Problem to solve — Once the data has been read, return all of it precisely as written.

(Collected data)
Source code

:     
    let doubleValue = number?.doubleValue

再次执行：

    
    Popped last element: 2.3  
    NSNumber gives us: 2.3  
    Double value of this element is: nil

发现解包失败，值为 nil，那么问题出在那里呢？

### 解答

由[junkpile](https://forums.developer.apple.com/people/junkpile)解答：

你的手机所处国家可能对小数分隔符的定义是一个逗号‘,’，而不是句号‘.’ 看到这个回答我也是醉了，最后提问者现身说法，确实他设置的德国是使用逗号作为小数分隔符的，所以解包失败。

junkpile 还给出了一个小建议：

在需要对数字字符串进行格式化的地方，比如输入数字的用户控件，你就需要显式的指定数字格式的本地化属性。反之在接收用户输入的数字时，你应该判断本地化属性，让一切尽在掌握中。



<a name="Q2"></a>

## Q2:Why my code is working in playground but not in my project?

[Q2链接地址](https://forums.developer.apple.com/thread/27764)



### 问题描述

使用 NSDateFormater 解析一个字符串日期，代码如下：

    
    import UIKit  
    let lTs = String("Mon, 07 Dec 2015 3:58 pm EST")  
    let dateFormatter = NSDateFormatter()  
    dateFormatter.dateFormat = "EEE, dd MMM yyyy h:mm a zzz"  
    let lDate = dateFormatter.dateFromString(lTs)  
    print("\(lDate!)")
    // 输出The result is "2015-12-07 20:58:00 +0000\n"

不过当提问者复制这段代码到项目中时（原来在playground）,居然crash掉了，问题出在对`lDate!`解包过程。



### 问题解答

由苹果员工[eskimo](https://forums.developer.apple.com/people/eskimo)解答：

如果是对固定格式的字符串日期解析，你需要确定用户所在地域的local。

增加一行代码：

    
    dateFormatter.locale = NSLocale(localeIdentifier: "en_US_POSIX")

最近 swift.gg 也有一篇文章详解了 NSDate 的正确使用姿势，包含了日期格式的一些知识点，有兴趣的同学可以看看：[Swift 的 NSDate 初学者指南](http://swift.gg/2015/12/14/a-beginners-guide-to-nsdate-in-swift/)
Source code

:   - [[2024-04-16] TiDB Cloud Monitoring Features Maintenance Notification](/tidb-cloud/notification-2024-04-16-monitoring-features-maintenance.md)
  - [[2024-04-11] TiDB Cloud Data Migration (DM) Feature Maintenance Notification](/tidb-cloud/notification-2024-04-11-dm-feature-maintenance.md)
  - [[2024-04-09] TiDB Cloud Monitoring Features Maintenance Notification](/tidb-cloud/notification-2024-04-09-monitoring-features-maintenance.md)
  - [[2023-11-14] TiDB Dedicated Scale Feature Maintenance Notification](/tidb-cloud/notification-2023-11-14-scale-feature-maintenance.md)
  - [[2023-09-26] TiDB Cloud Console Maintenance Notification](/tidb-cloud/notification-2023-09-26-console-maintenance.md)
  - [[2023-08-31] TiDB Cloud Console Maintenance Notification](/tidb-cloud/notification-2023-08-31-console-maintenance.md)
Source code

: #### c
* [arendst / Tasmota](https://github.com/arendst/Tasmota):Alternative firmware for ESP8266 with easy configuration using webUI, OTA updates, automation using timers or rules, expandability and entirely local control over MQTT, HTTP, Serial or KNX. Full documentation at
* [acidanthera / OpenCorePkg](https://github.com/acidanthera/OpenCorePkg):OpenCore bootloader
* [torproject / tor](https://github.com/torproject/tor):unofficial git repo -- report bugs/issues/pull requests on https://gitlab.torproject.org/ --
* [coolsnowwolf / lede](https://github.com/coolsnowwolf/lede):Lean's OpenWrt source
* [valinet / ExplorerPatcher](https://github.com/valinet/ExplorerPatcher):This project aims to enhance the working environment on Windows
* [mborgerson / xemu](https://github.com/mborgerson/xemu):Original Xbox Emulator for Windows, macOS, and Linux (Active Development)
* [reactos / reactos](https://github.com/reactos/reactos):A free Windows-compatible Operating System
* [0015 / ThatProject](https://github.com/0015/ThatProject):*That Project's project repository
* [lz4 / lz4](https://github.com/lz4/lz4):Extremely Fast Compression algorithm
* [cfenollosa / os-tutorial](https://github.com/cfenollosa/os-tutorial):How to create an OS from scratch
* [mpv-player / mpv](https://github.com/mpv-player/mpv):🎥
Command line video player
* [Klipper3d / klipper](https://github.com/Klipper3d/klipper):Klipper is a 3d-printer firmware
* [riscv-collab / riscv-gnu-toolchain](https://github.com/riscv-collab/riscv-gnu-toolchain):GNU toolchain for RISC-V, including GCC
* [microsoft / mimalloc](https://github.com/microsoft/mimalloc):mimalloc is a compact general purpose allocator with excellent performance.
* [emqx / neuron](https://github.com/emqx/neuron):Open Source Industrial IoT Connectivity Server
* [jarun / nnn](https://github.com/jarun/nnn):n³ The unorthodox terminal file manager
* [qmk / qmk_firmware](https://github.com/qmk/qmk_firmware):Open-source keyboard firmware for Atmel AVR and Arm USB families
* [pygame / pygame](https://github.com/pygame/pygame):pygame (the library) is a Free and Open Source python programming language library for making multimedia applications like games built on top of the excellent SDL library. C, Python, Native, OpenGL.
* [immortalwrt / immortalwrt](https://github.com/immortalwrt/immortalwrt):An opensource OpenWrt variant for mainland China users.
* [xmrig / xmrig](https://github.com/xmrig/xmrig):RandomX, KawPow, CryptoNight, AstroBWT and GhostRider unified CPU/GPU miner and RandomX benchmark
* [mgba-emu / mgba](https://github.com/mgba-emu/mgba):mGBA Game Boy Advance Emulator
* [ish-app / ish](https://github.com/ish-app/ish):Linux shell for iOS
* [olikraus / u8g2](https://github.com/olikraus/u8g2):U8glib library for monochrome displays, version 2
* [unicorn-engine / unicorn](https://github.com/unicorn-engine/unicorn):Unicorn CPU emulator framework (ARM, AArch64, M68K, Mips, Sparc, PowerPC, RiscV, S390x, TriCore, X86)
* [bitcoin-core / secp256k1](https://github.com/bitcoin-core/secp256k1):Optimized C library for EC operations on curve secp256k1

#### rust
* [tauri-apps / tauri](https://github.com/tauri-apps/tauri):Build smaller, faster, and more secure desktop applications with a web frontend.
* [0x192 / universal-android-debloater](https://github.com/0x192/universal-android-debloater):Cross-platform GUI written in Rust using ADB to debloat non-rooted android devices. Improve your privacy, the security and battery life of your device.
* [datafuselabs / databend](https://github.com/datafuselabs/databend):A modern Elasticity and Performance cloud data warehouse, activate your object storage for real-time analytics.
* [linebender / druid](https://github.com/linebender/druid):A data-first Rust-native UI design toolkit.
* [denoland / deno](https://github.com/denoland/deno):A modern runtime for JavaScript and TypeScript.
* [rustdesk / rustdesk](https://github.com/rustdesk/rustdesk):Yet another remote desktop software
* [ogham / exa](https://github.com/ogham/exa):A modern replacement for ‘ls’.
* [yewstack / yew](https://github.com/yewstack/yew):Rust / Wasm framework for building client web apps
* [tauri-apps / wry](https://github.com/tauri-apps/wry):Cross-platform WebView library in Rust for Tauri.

Solution for this problem —
Source code

:     
    let doubleValue = number?.doubleValue

再次执行：

    
    Popped last element: 2.3  
    NSNumber gives us: 2.3  
    Double value of this element is: nil

发现解包失败，值为 nil，那么问题出在那里呢？

### 解答

由[junkpile](https://forums.developer.apple.com/people/junkpile)解答：

你的手机所处国家可能对小数分隔符的定义是一个逗号‘,’，而不是句号‘.’ 看到这个回答我也是醉了，最后提问者现身说法，确实他设置的德国是使用逗号作为小数分隔符的，所以解包失败。

junkpile 还给出了一个小建议：

在需要对数字字符串进行格式化的地方，比如输入数字的用户控件，你就需要显式的指定数字格式的本地化属性。反之在接收用户输入的数字时，你应该判断本地化属性，让一切尽在掌握中。



<a name="Q2"></a>

## Q2:Why my code is working in playground but not in my project?

[Q2链接地址](https://forums.developer.apple.com/thread/27764)



### 问题描述

使用 NSDateFormater 解析一个字符串日期，代码如下：

    
    import UIKit  
    let lTs = String("Mon, 07 Dec 2015 3:58 pm EST")  
    let dateFormatter = NSDateFormatter()  
    dateFormatter.dateFormat = "EEE, dd MMM yyyy h:mm a zzz"  
    let lDate = dateFormatter.dateFromString(lTs)  
    print("\(lDate!)")
    // 输出The result is "2015-12-07 20:58:00 +0000\n"

不过当提问者复制这段代码到项目中时（原来在playground）,居然crash掉了，问题出在对`lDate!`解包过程。



### 问题解答

由苹果员工[eskimo](https://forums.developer.apple.com/people/eskimo)解答：

如果是对固定格式的字符串日期解析，你需要确定用户所在地域的local。

增加一行代码：

    
    dateFormatter.locale = NSLocale(localeIdentifier: "en_US_POSIX")

最近 swift.gg 也有一篇文章详解了 NSDate 的正确使用姿势，包含了日期格式的一些知识点，有兴趣的同学可以看看：[Swift 的 NSDate 初学者指南](http://swift.gg/2015/12/14/a-beginners-guide-to-nsdate-in-swift/)
Source code

:   - [[2024-04-16] TiDB Cloud Monitoring Features Maintenance Notification](/tidb-cloud/notification-2024-04-16-monitoring-features-maintenance.md)
  - [[2024-04-11] TiDB Cloud Data Migration (DM) Feature Maintenance Notification](/tidb-cloud/notification-2024-04-11-dm-feature-maintenance.md)
  - [[2024-04-09] TiDB Cloud Monitoring Features Maintenance Notification](/tidb-cloud/notification-2024-04-09-monitoring-features-maintenance.md)
  - [[2023-11-14] TiDB Dedicated Scale Feature Maintenance Notification](/tidb-cloud/notification-2023-11-14-scale-feature-maintenance.md)
  - [[2023-09-26] TiDB Cloud Console Maintenance Notification](/tidb-cloud/notification-2023-09-26-console-maintenance.md)
  - [[2023-08-31] TiDB Cloud Console Maintenance Notification](/tidb-cloud/notification-2023-08-31-console-maintenance.md)
Source code

: #### c
* [arendst / Tasmota](https://github.com/arendst/Tasmota):Alternative firmware for ESP8266 with easy configuration using webUI, OTA updates, automation using timers or rules, expandability and entirely local control over MQTT, HTTP, Serial or KNX. Full documentation at
* [acidanthera / OpenCorePkg](https://github.com/acidanthera/OpenCorePkg):OpenCore bootloader
* [torproject / tor](https://github.com/torproject/tor):unofficial git repo -- report bugs/issues/pull requests on https://gitlab.torproject.org/ --
* [coolsnowwolf / lede](https://github.com/coolsnowwolf/lede):Lean's OpenWrt source
* [valinet / ExplorerPatcher](https://github.com/valinet/ExplorerPatcher):This project aims to enhance the working environment on Windows
* [mborgerson / xemu](https://github.com/mborgerson/xemu):Original Xbox Emulator for Windows, macOS, and Linux (Active Development)
* [reactos / reactos](https://github.com/reactos/reactos):A free Windows-compatible Operating System
* [0015 / ThatProject](https://github.com/0015/ThatProject):*That Project's project repository
* [lz4 / lz4](https://github.com/lz4/lz4):Extremely Fast Compression algorithm
* [cfenollosa / os-tutorial](https://github.com/cfenollosa/os-tutorial):How to create an OS from scratch
* [mpv-player / mpv](https://github.com/mpv-player/mpv):🎥
Command line video player
* [Klipper3d / klipper](https://github.com/Klipper3d/klipper):Klipper is a 3d-printer firmware
* [riscv-collab / riscv-gnu-toolchain](https://github.com/riscv-collab/riscv-gnu-toolchain):GNU toolchain for RISC-V, including GCC
* [microsoft / mimalloc](https://github.com/microsoft/mimalloc):mimalloc is a compact general purpose allocator with excellent performance.
* [emqx / neuron](https://github.com/emqx/neuron):Open Source Industrial IoT Connectivity Server
* [jarun / nnn](https://github.com/jarun/nnn):n³ The unorthodox terminal file manager
* [qmk / qmk_firmware](https://github.com/qmk/qmk_firmware):Open-source keyboard firmware for Atmel AVR and Arm USB families
* [pygame / pygame](https://github.com/pygame/pygame):pygame (the library) is a Free and Open Source python programming language library for making multimedia applications like games built on top of the excellent SDL library. C, Python, Native, OpenGL.
* [immortalwrt / immortalwrt](https://github.com/immortalwrt/immortalwrt):An opensource OpenWrt variant for mainland China users.
* [xmrig / xmrig](https://github.com/xmrig/xmrig):RandomX, KawPow, CryptoNight, AstroBWT and GhostRider unified CPU/GPU miner and RandomX benchmark
* [mgba-emu / mgba](https://github.com/mgba-emu/mgba):mGBA Game Boy Advance Emulator
* [ish-app / ish](https://github.com/ish-app/ish):Linux shell for iOS
* [olikraus / u8g2](https://github.com/olikraus/u8g2):U8glib library for monochrome displays, version 2
* [unicorn-engine / unicorn](https://github.com/unicorn-engine/unicorn):Unicorn CPU emulator framework (ARM, AArch64, M68K, Mips, Sparc, PowerPC, RiscV, S390x, TriCore, X86)
* [bitcoin-core / secp256k1](https://github.com/bitcoin-core/secp256k1):Optimized C library for EC operations on curve secp256k1

#### rust
* [tauri-apps / tauri](https://github.com/tauri-apps/tauri):Build smaller, faster, and more secure desktop applications with a web frontend.
* [0x192 / universal-android-debloater](https://github.com/0x192/universal-android-debloater):Cross-platform GUI written in Rust using ADB to debloat non-rooted android devices. Improve your privacy, the security and battery life of your device.
* [datafuselabs / databend](https://github.com/datafuselabs/databend):A modern Elasticity and Performance cloud data warehouse, activate your object storage for real-time analytics.
* [linebender / druid](https://github.com/linebender/druid):A data-first Rust-native UI design toolkit.
* [denoland / deno](https://github.com/denoland/deno):A modern runtime for JavaScript and TypeScript.
* [rustdesk / rustdesk](https://github.com/rustdesk/rustdesk):Yet another remote desktop software
* [ogham / exa](https://github.com/ogham/exa):A modern replacement for ‘ls’.
* [yewstack / yew](https://github.com/yewstack/yew):Rust / Wasm framework for building client web apps
* [tauri-apps / wry](https://github.com/tauri-apps/wry):Cross-platform WebView library in Rust for Tauri.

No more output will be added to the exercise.